====== READING PASSAGE ======

Schaefer v. Rivers

965 S.W.2d 954, 1998 Mo. App. LEXIS 640, 1998 WL 142298
CourtMissouri Court of Appeals
DecidedMarch 31, 1998
Docket21759
StatusPublished
Cited by24 cases

This text of 965 S.W.2d 954 (Schaefer v. Rivers) is published on Counsel Stack Legal Research, covering Missouri Court of Appeals primary law. Counsel Stack provides free access to over 12 million legal documents including statutes, case law, regulations, and constitutions.

Bluebook
Schaefer v. Rivers, 965 S.W.2d 954, 1998 Mo. App. LEXIS 640, 1998 WL 142298 (Mo. Ct. App. 1998).

Opinion

PREWITT, Judge.

Plaintiffs, as sellers, and Defendants, as purchasers, entered into a contract for the sale of real estate. Plaintiffs contended that Defendants breached the agreement by refusing to purchase the property and sought as liquidated damages the amount of a deposit made by Defendants in conjunction with the contract. Following non-jury trial, judgment was entered in favor of Plaintiffs for the relief sought. Defendants appeal.

====== RECORDED INFORMATION ======

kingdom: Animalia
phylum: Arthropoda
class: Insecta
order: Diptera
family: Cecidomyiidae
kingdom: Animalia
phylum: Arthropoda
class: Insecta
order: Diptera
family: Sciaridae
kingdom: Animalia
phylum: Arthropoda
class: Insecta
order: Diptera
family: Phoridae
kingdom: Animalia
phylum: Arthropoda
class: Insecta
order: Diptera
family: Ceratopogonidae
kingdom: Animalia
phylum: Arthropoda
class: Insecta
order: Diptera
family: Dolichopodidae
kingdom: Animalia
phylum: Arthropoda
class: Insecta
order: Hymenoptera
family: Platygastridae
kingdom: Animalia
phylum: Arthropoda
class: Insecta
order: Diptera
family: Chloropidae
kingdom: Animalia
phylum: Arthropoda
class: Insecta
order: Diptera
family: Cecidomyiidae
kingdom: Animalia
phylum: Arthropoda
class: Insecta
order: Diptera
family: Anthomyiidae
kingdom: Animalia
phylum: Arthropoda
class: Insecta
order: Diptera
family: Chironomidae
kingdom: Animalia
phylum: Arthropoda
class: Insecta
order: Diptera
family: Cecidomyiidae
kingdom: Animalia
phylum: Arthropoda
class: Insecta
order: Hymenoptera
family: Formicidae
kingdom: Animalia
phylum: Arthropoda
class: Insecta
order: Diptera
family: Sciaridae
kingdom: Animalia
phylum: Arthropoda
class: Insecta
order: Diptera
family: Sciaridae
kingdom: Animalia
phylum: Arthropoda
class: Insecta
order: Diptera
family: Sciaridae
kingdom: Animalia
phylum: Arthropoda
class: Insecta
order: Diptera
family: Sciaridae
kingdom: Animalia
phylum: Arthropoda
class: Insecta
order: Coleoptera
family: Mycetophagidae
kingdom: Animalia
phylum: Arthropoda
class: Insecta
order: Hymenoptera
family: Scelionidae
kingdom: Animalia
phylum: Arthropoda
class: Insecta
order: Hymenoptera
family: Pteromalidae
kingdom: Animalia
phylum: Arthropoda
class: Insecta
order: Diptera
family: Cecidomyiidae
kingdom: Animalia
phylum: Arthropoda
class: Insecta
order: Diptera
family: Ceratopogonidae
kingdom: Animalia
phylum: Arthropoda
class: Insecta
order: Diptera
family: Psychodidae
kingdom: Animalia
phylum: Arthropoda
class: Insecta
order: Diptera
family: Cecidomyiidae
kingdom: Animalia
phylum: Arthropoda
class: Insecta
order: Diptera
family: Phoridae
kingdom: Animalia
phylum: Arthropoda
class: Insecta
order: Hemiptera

======

_USING THE INFORMATION_:
1. Please answer these from the Schaefer v. Rivers page, one line each:
(a) Which court decided the case?
(b) On what date was it decided?
(c) What did the Plaintiffs seek as liquidated damages?
2. List every kind of legal document that the Schaefer v. Rivers page says Counsel Stack provides free access to.

_ANSWERS TO THE PROBLEMS_:
1.
(a) The Missouri Court of Appeals
(b) March 31, 1998
(c) The amount of a deposit made by Defendants in conjunction with the contract

2. statutes, case law, regulations, constitutions